In a statement, the Environment Ministry said: “In light of the facts presented before the Spanish authorities, the Government is indefinitely suspending the Director General of Aquaculture and Fisheries. As has always been done by this Government, it is collaborating with the authorities in all ongoing investigations to establish all the facts of this case, even in the best interest of the fisheries and aquaculture sector.”

The Maltese Police involved Europol in the investigations to receive information from Spain on investigations conducted on a Spanish tuna company operating from Malta, the government said.

“Meanwhile other investigations by the Malta Police Force are continuing and a Magisterial inquiry led by Magistrate Gabriella Vella is even ongoing,” the ministry said. 

 

Fenech Farrugia denial

"I would like to categorically deny any wrongdoing on my part and I strongly rebut the allegations in my regard," Andreina Fenech Farrugia said in a statement. "Moreover, I would like to declare that I have always observed and employed the highest standards of diligence and professionalism in my work and this is documented at the relevant competent authorities and I always took the necessary legal steps against all operators, at all times, when any illegalities were detected. Once again I categorically deny any wrong doing on my part and strongly rebut the allegations in my regard."

 

FMAP reaction

The Malta Aquaculture Federation (FMAP) welcomed the steps taken by the government to “repair the damage done to the industry.”

FMAP CEO Charlon Gouder said he was concerned by what was being reported.

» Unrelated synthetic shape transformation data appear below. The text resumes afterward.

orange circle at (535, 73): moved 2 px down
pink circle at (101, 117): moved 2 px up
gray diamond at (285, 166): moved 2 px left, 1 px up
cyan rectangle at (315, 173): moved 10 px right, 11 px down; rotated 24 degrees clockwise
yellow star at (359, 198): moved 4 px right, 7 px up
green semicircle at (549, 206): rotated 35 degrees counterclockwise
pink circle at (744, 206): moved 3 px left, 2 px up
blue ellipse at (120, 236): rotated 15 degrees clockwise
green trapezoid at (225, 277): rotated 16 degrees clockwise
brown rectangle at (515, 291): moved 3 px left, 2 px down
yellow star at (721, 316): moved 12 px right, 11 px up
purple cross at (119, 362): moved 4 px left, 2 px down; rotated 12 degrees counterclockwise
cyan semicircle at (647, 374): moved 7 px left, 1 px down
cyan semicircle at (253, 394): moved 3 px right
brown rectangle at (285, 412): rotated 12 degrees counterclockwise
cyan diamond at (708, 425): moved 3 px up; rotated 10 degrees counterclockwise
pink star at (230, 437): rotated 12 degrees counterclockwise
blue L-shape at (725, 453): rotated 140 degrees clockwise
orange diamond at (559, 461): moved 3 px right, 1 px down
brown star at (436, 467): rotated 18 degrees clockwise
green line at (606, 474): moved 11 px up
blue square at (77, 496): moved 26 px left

While one should be presumed innocent until proven guilty, immediate steps must be taken to restore the industry’s reputation, he said. 

Gouder appealed for all evidence to be preserved and said the federation would continue to monitor the situation closely.

 

PN representative's position

Asked in a press conference for his reaction to this news, PN MP Jason Azzopardi made two observations, noting firstly that the person in question had been removed from her post in 2010 by then Environment Minister George Pullicino, but had been reinstated in 2013 by the newly-elected Labour government. 

He also noted however that the situation had belied Prime Minister Joseph Muscat's hypocrisy.  He said that Fenech Farrugia had been suspended by the government immediately based on an allegation in a foreign paper - which was the proper course of action.  

However, he noted, in the case of Keith Schembri and Konrad Mizzi - whom he described as "corrupt", saying that he could do so now that the libel cases against him had been withdrawn - the Prime Minister had justified not suspending them by saying that what was said on them were merely allegations and were unproven.

This case is proof that Muscat works with a system of "two weights, two measures", Azzopardi said.